My personal choice for the finest first novel of 1984, surely a superb novel at any stage of a writer’s career, first or last, is Harvesting Ballads (Dutton) by Philip Kimball. I have observed this one develop from its first appearances in little magazines, and it has been a long time coming and finding a publisher. In my view it is a triumph worth waiting for. In justice the only appropriate thing I can do is to quote myself, the statement I sent to the publisher after reading the book in galley proof:

Harvesting Ballads is wide awake and all alive, with its string of memorable, intricately related, splendidly told stories; with characters whose jokes and joys, songs and sorrows, brief triumphs and losing battles are things you will want to bet on and can believe in; with a dazzling realization of place, the Plains, with its sad, fabulous history; with a language that sings and crackles with all the wide range and poetry of American speech; and with, above all, the potent, powerful controlling imagination of the author, Philip Kimball, a writer who here takes his place, with one wonderful novel, among our very best.

A blurb, to be sure, lost in a world of blurbs.
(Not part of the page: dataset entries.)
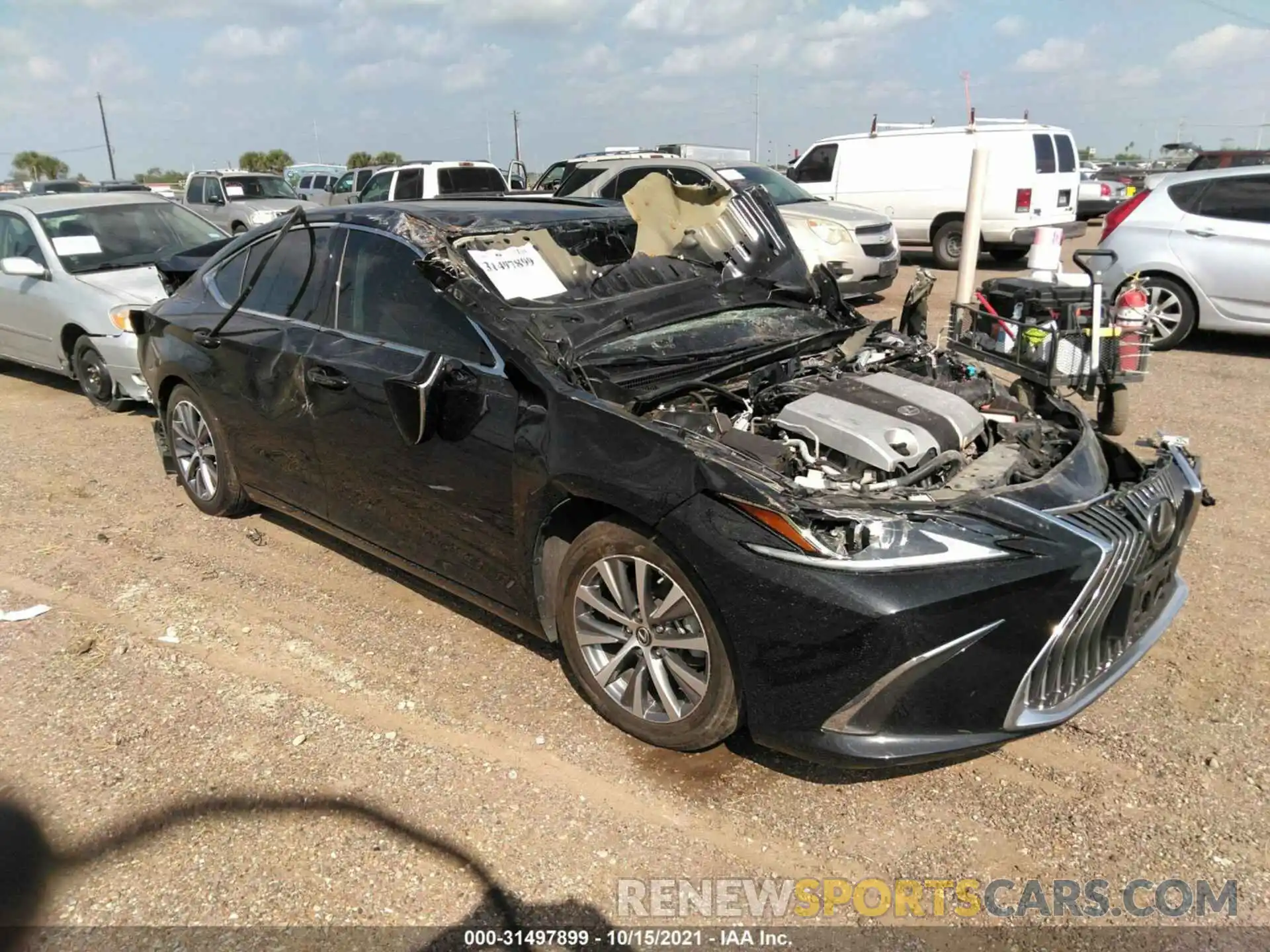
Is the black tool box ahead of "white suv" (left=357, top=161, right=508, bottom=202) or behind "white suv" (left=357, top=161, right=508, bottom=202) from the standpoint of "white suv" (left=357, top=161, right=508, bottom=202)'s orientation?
behind

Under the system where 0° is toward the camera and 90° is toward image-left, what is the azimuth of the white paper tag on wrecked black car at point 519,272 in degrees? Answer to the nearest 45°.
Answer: approximately 315°

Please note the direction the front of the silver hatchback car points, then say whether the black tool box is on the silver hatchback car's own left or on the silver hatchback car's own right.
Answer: on the silver hatchback car's own right

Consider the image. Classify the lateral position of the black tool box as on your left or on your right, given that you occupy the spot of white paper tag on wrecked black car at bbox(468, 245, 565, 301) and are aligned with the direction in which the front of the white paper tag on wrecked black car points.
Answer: on your left

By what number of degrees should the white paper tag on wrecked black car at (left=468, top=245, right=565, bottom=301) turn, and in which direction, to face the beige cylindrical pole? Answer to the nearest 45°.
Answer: approximately 90° to its left

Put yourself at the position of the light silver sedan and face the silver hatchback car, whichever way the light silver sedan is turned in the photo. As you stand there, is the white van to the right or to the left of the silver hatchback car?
left

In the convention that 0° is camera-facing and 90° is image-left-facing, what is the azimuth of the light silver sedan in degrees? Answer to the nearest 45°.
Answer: approximately 315°

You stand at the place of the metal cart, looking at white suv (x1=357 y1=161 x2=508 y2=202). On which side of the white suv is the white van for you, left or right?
right

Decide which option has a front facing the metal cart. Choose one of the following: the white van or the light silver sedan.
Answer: the light silver sedan

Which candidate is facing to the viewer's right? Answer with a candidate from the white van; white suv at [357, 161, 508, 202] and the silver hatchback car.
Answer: the silver hatchback car

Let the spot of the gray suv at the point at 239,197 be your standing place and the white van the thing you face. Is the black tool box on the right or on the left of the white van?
right

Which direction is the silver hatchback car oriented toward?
to the viewer's right

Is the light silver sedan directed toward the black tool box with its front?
yes
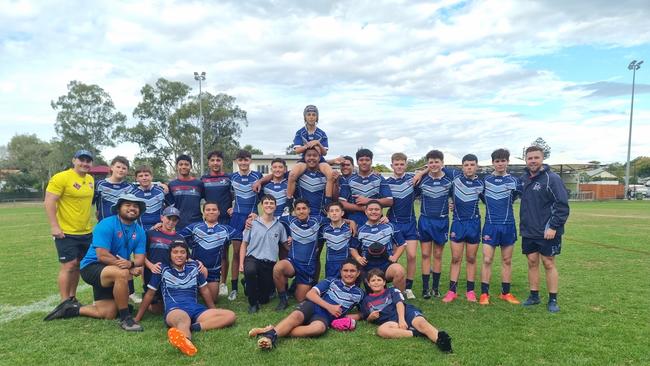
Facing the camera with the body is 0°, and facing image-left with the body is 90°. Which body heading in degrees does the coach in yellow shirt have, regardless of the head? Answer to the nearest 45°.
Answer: approximately 315°

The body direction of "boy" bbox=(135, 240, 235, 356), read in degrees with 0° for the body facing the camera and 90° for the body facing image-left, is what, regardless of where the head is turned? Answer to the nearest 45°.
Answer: approximately 0°

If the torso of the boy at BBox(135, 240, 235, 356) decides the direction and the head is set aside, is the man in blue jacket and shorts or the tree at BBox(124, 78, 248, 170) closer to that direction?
the man in blue jacket and shorts

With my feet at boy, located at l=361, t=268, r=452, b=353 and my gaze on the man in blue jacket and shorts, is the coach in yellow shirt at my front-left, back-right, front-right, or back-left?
back-left

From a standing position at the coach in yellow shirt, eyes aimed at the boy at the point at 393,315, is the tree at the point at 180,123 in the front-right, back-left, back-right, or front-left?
back-left

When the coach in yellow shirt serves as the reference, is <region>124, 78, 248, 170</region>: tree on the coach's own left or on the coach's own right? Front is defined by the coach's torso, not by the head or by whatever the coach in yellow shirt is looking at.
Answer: on the coach's own left

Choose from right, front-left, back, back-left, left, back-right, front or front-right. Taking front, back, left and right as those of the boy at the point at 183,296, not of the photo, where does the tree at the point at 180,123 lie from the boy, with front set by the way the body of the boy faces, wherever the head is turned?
back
But I will stand by every word of it, and I recommend it to all readers who care.

Kimball’s book, by the way, received quite respectable reviews nationally. But in his home country, the Great Plains, Harvesting Ballads has been treated lavishly as a major work and an important contribution to the literature of the Plains. The difference in treatment may well be less a matter of local versus national interests than another example, out of 1984, of the failure of the so-called national center to speak to or for the large and populous regions which make up the nation.